**Exercise goal**
In the records below, find every line that contains "middle" and list it.

Input data Start Marker

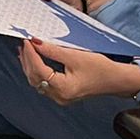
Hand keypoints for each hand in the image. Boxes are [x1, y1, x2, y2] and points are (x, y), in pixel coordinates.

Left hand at [18, 38, 139, 104]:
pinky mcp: (62, 94)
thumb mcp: (75, 56)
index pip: (39, 70)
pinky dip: (37, 71)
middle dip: (28, 59)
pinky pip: (44, 83)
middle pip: (35, 77)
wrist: (115, 80)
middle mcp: (59, 96)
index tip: (26, 40)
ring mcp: (60, 97)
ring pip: (37, 81)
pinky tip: (35, 60)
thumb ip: (53, 51)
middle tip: (24, 43)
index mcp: (63, 89)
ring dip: (30, 65)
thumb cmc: (100, 69)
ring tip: (26, 50)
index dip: (31, 54)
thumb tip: (35, 42)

Input data End Marker

**Written answer**
middle dip: (28, 59)
middle pip: (35, 77)
middle mcp: (59, 96)
middle tip: (24, 43)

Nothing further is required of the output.